[PATCH] D18811: Fix a race condition in support library ThreadPool

Jason Henline via llvm-commits llvm-commits at lists.llvm.org
Wed Apr 6 13:59:54 PDT 2016


jhen added inline comments.

================
Comment at: include/llvm/Support/ThreadPool.h:130
@@ -132,3 +129,3 @@
   bool EnableFlag;
 #endif
 };
----------------
jlebar wrote:
> Maybe worth adding comments here indicating which variables are guarded by the mutex, so we are less likely to have the bug we previously had?  I'd also move the definition of Mutex and the condvars above whatever they protect.
> 
> It would also be nice to have a testcase which illustrates the bug (even if only under tsan), but I don't know how hard that would be.
Done for the comments and rearranging.

The current tests show the bug under tsan, but I can't think of a way to get it to reliably manifest itself otherwise.

================
Comment at: lib/Support/ThreadPool.cpp:39
@@ -40,1 +38,3 @@
+          SubmissionCondition.wait(
+              LockGuard, [&] { return !EnableFlag || !Tasks.empty(); });
           // Exit condition
----------------
jlebar wrote:
> Hmm, this means that if there are tasks in the queue when we run the destructor, we skip them.  That is, we only block until we complete the currently-running tasks.
> 
> At least this should be documented in the destructor comment; it's not clear to me from that comment that this is our behavior.  But I'm also not sure it's desirable, as can leave us with futures that will never be completed.  Specifically, if you have threads waiting on futures, and then you destroy the threadpool without calling wait() on the threadpool first, those waiting threads will never wake up.
> 
> Since the destructor has to wait for running threads to complete *anyway*, clearing out the whole task queue seems pretty reasonable to me.
It looks to me like it's not actually leaving any tasks in the queue. The statement below is the only way the thread can terminate from within, and it checks for Tasks.empty() before returning. If there are still tasks in the queue, the thread will grab one and run it regardless of whether the EnableFlag is set.

================
Comment at: lib/Support/ThreadPool.cpp:88
@@ -90,3 +87,3 @@
     // Don't allow enqueueing after disabling the pool
     assert(EnableFlag && "Queuing a thread during ThreadPool destruction");
 
----------------
jlebar wrote:
> This is interesting, as it means that you're not allowed to enqueue new tasks from a task T, if it's possible that T is still running when we destroy the threadpool.  Seems like it's worth a comment at least.  I think the right behavior probably is to explicitly not allow new tasks after we've begun shutting down -- maybe we return a null future?  Can we do that?
> 
> Threadpool shutdown is always so complicated...
I think this is OK because the only way to destroy the ThreadPool is to call its destructor.

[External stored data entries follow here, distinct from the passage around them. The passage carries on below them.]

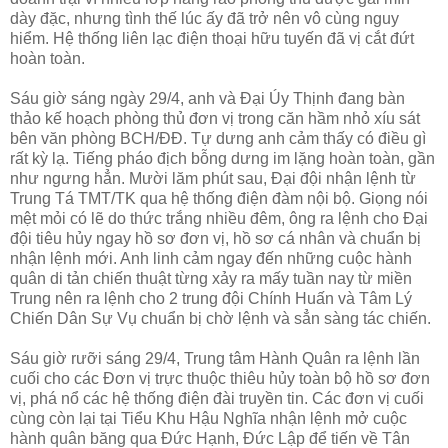
dày đặc, nhưng tình thế lúc ấy đã trở nên vô cùng nguy
hiểm. Hệ thống liên lạc điện thoại hữu tuyến đã vị cắt đứt
hoàn toàn.
Sáu giờ sáng ngày 29/4, anh và Đại Úy Thịnh đang bàn
thảo kế hoạch phòng thủ đơn vị trong căn hầm nhỏ xíu sát
bên văn phòng BCH/ĐĐ. Tự dưng anh cảm thấy có điều gì
rất kỳ lạ. Tiếng pháo địch bỗng dưng im lặng hoàn toàn, gần
như ngưng hẳn. Mười lăm phút sau, Đại đội nhận lệnh từ
Trung Tá TMT/TK qua hệ thống điện đàm nội bộ. Giọng nói
mệt mỏi có lẽ do thức trắng nhiều đêm, ông ra lệnh cho Đại
đội tiêu hủy ngay hồ sơ đơn vị, hồ sơ cá nhân và chuẩn bị
nhận lệnh mới. Anh linh cảm ngay đến những cuộc hành
quân di tản chiến thuật từng xảy ra mấy tuần nay từ miền
Trung nên ra lệnh cho 2 trung đội Chính Huấn và Tâm Lý
Chiến Dân Sự Vụ chuẩn bị chờ lệnh và sẳn sàng tác chiến.
Sáu giờ rưỡi sáng 29/4, Trung tâm Hành Quân ra lệnh lần
cuối cho các Đơn vị trực thuộc thiêu hủy toàn bộ hồ sơ đơn
vị, phá nổ các hệ thống điện đài truyền tin. Các đơn vị cuối
cùng còn lại tại Tiểu Khu Hậu Nghĩa nhận lệnh mở cuộc
hành quân băng qua Đức Hạnh, Đức Lập để tiến về Tân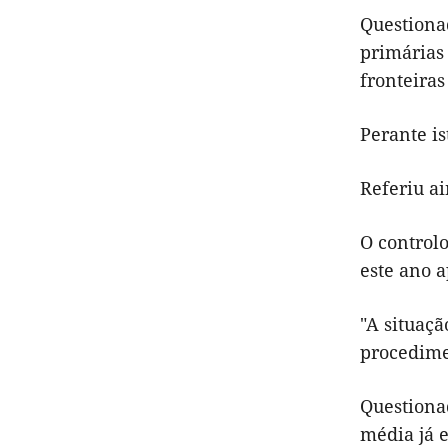
Questiona
primárias 
fronteiras
Perante is
Referiu ai
O control
este ano 
"A situaç
procedime
Questiona
média já e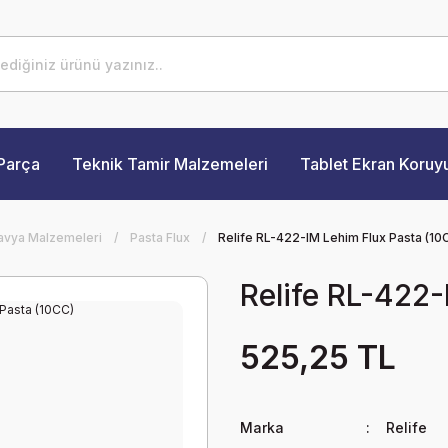
Parça
Teknik Tamir Malzemeleri
Tablet Ekran Koruy
avya Malzemeleri
Pasta Flux
Relife RL-422-IM Lehim Flux Pasta (10
Relife RL-422
525,25 TL
Marka
Relife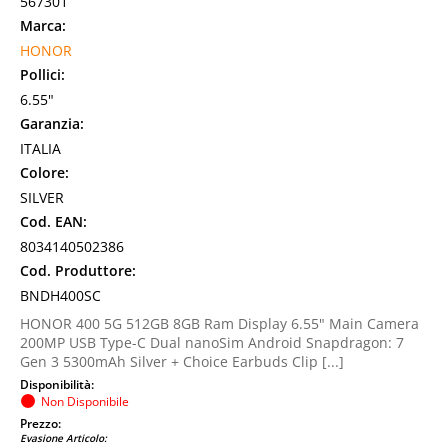
567301
Marca:
HONOR
Pollici:
6.55"
Garanzia:
ITALIA
Colore:
SILVER
Cod. EAN:
8034140502386
Cod. Produttore:
BNDH400SC
HONOR 400 5G 512GB 8GB Ram Display 6.55" Main Camera
200MP USB Type-C Dual nanoSim Android Snapdragon: 7
Gen 3 5300mAh Silver + Choice Earbuds Clip [...]
Disponibilità:
Non Disponibile
Prezzo:
Evasione Articolo: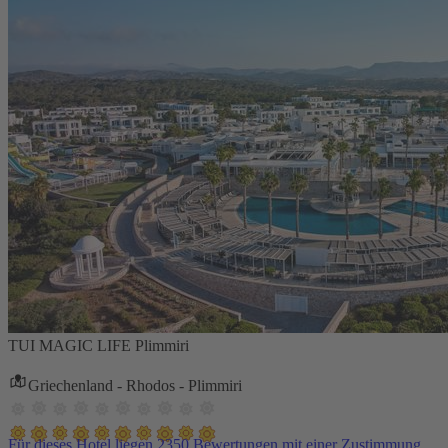
TUI MAGIC LIFE Plimmiri
Griechenland - Rhodos - Plimmiri
Für dieses Hotel liegen 2350 Bewertungen mit einer Zustimmung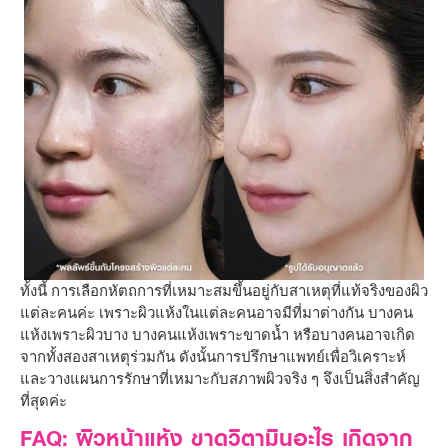
ทั้งนี้ การเลือกหัตถการที่เหมาะสมขึ้นอยู่กับสาเหตุที่แท้จริงของผิว
แต่ละคนค่ะ เพราะผิวแห้งในแต่ละคนอาจมีที่มาต่างกัน บางคน
แห้งเพราะผิวบาง บางคนแห้งเพราะขาดน้ำ หรือบางคนอาจเกิด
จากทั้งสองสาเหตุร่วมกัน ดังนั้นการปรึกษาแพทย์เพื่อวิเคราะห์
และวางแผนการรักษาที่เหมาะกับสภาพผิวจริง ๆ จึงเป็นสิ่งสำคัญ
ที่สุดค่ะ
FAQ: ผิวหน้าแห้ง ขาดวิตามินอะไร เกิดจาก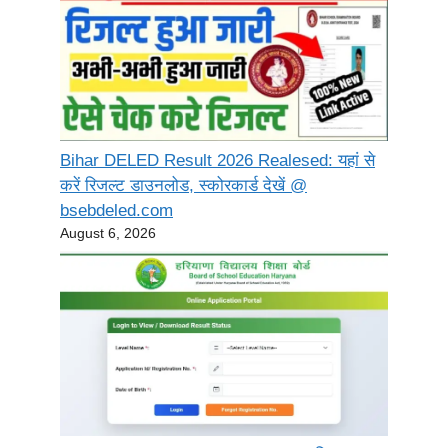
Bihar DELED Result 2026 Realesed: यहां से
करें रिजल्ट डाउनलोड, स्कोरकार्ड देखें @
bsebdeled.com
August 6, 2026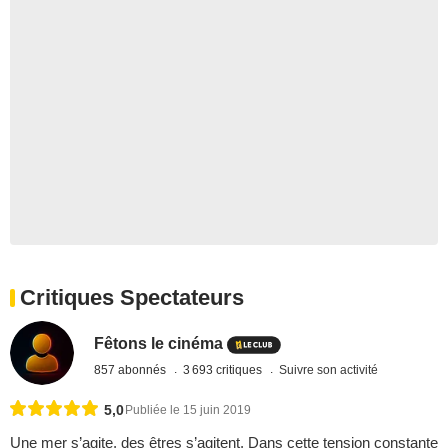
Critiques Spectateurs
Fêtons le cinéma
857 abonnés
3 693 critiques
Suivre son activité
5,0
Publiée le 15 juin 2019
Une mer s’agite, des êtres s’agitent. Dans cette tension constante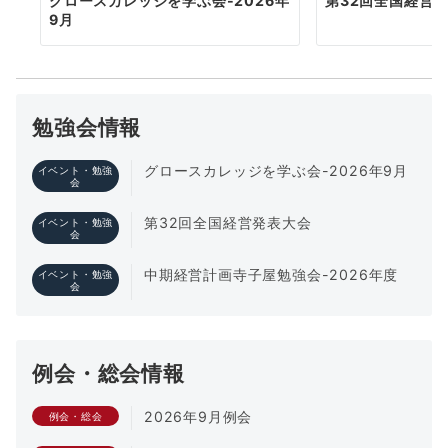
グロースカレッジを学ぶ会-2026年
第32回全国経営
9月
勉強会情報
グロースカレッジを学ぶ会-2026年9月
イベント・勉強
会
第32回全国経営発表大会
イベント・勉強
会
中期経営計画寺子屋勉強会-2026年度
イベント・勉強
会
例会・総会情報
2026年9月例会
例会・総会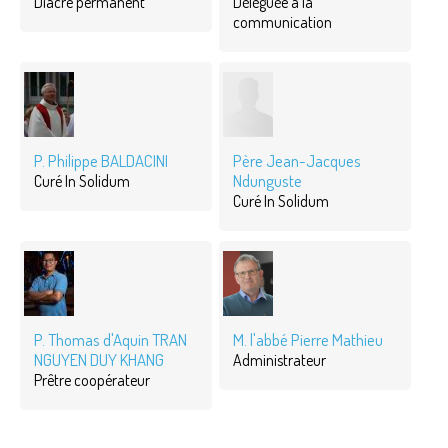
Diacre permanent
Déléguée à la
communication
P. Philippe BALDACINI
Père Jean-Jacques
Ndunguste
Curé In Solidum
Curé In Solidum
P. Thomas d'Aquin TRAN
M. l'abbé Pierre Mathieu
NGUYEN DUY KHANG
Administrateur
Prêtre coopérateur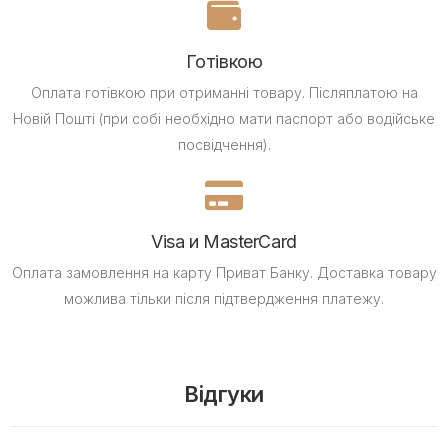
Готівкою
Оплата готівкою при отриманні товару.
Післяплатою на
Новій Пошті (при собі необхідно мати паспорт або водійське
посвідчення).
Visa и MasterCard
Оплата замовлення на карту Приват Банку.
Доставка товару
можлива тільки після підтвердження платежу.
Відгуки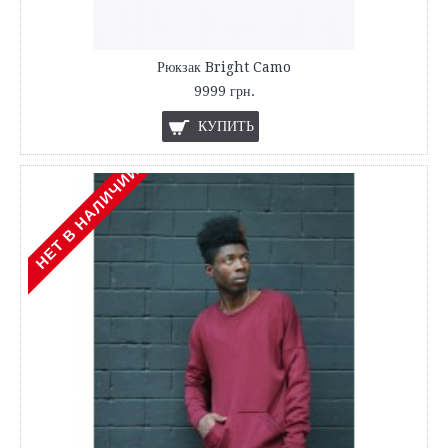
Рюкзак Bright Camo
9999 грн.
КУПИТЬ
НЕТ В НАЛИЧИИ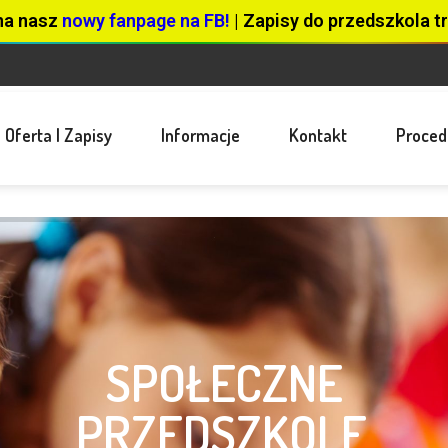
na nasz
nowy fanpage na FB!
| Zapisy do przedszkola tr
Oferta I Zapisy
Informacje
Kontakt
Proced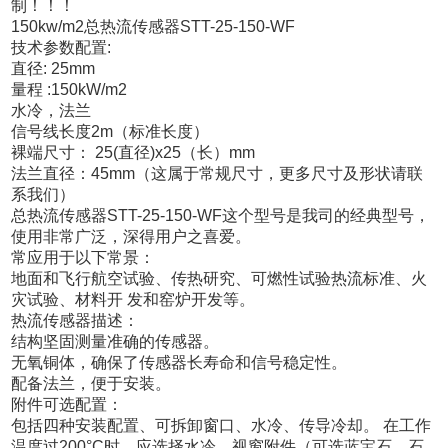
制！！！
150kw/m2总热流传感器STT-25-150-WF
技术参数配置:
直径: 25mm
量程 :150kW/m2
水冷，法兰
信号线长度2m（标准长度）
裸端尺寸： 25(直径)x25（长）mm
法兰直径：45mm（这属于常规尺寸，更多尺寸及形状请联
系我们）
总热流传感器STT-25-150-WF
这个型号是我司的经典型号，
使用非常广泛，深得用户之喜爱。
常应用于以下常景：
地面和飞行航空试验、传热研究、可燃性试验热流标准、火
灾试验、材料开 发和窑炉开发等。
热流传感器描述：
结构坚固测量准确的传感器。
无氧铜体，确保了传感器长寿命和信号稳定性。
配备法兰，便于安装。
附件可选配置：
包括四种安装配置、可拆卸窗口、水冷、传导冷却。 在工作
温度过200°C时，应选择水冷。视窗附件（可选蓝宝石、石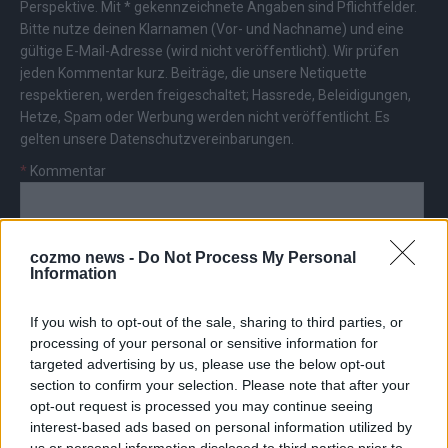
Perspektive. Mit * gekennzeichnete Angaben sind Pflichtfelder.
Bitte nutze deinen Klarnamen (Vor- und Nachname) und eine
gültige E-Mail-Adresse (wird nicht veröffentlicht). Wir prüfen
jeden Kommentar kurz. Beiträge, die unsere
Netiquette
respektieren, werden freigeschaltet; Hassrede, Beleidigungen,
Hetze, Spam oder Werbung werden nicht veröffentlicht. Es
gelten unsere
Datenschutzvereinbarungen
.
*
Kommentar
cozmo news -
Do Not Process My Personal
Information
*
Vor- und Nachname
If you wish to opt-out of the sale, sharing to third parties, or
processing of your personal or sensitive information for
targeted advertising by us, please use the below opt-out
*
E-Mail
section to confirm your selection. Please note that after your
opt-out request is processed you may continue seeing
interest-based ads based on personal information utilized by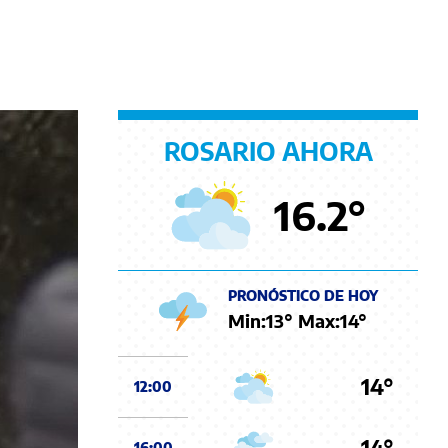
ROSARIO AHORA
16.2
°
PRONÓSTICO DE HOY
Min:
13
° Max:
14
°
14°
12:00
14°
16:00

If anyone is calling the method to enqueue work after the destructor was called, then I would say that is a bug in their program, not in this ThreadPool, and I think this assert failure is appropriate. If a method is added one day to destroy the pool without calling its destructor, then I could see this being a problem, so I changed the name of the EnableFlag to InDestructorFlag to make anybody think twice about setting it if they are not in the destructor.